Tuesday, January 31, 2006

Journalism 101-part Four

Chesterton:
"In Monday's issue of the same paper appeared a letter from the same
culprit. He ingenuously confessed that the line did not belong to
Shakespeare, but to a poet whom he called Grey. Which was another
cropper - or whopper. This strange and illiterate outbreak was printed
by the editor with the justly scornful title, " Mr. Chesterton
'Explains'?"
Any man reading the paper at breakfast saw at once the
meaning of the sarcastic quotation marks. They meant, of course,
"Here is a man who doesn't know Gray from Shakespeare; he tries to
patch it up and he can't even spell Gray.
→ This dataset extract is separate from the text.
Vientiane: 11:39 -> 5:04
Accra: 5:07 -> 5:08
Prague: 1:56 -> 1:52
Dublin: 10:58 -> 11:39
And that is what he calls an
Explanation."
That is the perfectly natural inference of the reader
from the letter, the mistake, and the headline - as seen from the
outside. The falsehood was serious; the editorial rebuke was serious.
The stern editor and the sombre, baffled contributor confront
each other as the curtain falls."

Editors can be frustrating, especially when they attempt to read the minds of the writers. And I speak from experience, because I edit things, too, on occasion, and there can be time contraints to verifying things, so you just go with what you think best at the time.

It seems Chesterton is a bit more frustrated than usual in the paragraph, but then, he was personally involved, having someone try to read his thoughts (fool, who can do that?!)

1 comment:

  1. Chesterton may be frustrated, but I also can hear him howling with laughter as he writes that essay, one of the best in A Miscellany of Men. Or is that my own laughter I hear as I read it? ;)

    I think, mostly, he's poking fun at the supreme sense of self-importance that afflicts so many in the news trade, while revaling to his readers that the process more closely resembles sausage making than anything else.